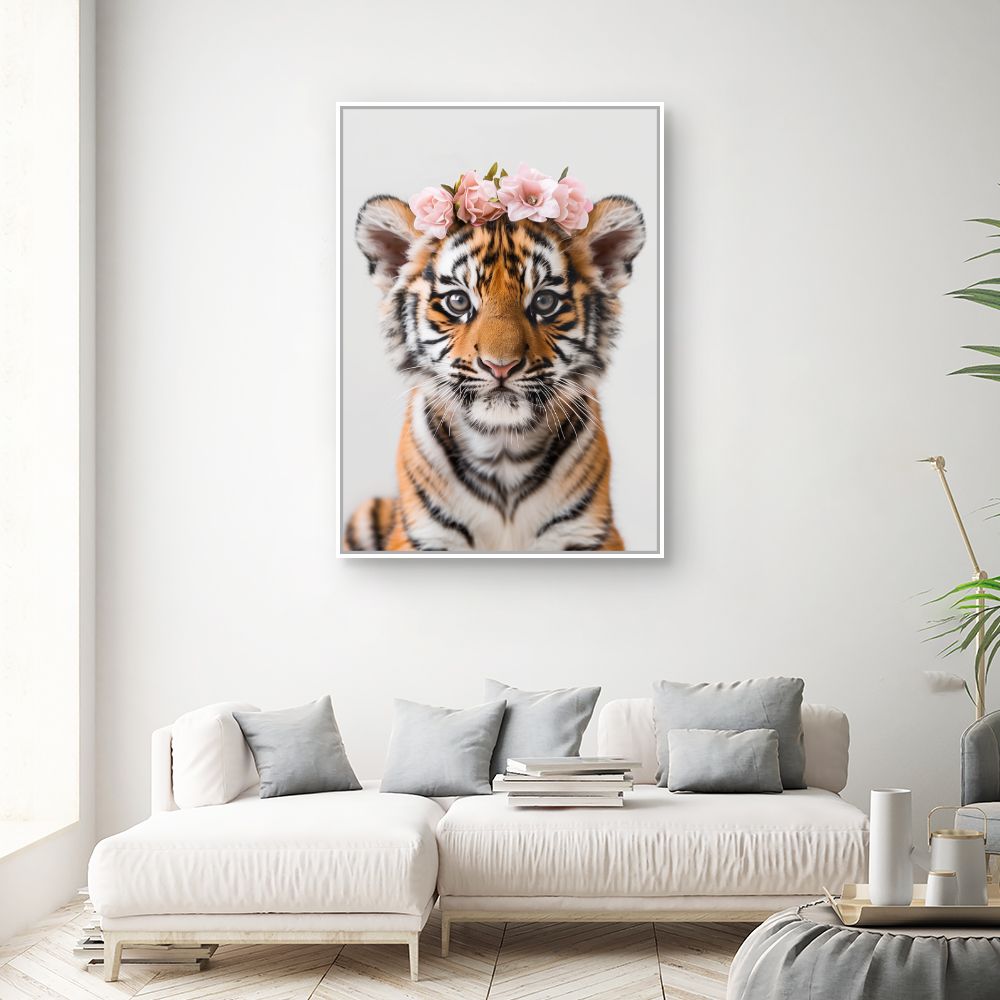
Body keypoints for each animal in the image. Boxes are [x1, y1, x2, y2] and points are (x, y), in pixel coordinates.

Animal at [343, 192, 646, 553]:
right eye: (458, 301)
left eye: (544, 302)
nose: (500, 365)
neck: (503, 451)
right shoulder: (423, 537)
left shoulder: (587, 535)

* * * * *

**PROBLEM DESCRIPTION:** Output the material above word for word. Leave out its images.

**RESPONSE BOX:**
Body keypoints for each animal in the image. Boxes are [x1, y1, x2, y2] and points are (x, y), in pixel coordinates.

Animal at [343, 192, 646, 553]:
right eye: (458, 301)
left eye: (544, 302)
nose: (500, 365)
neck: (503, 451)
right shoulder: (423, 537)
left shoulder: (587, 535)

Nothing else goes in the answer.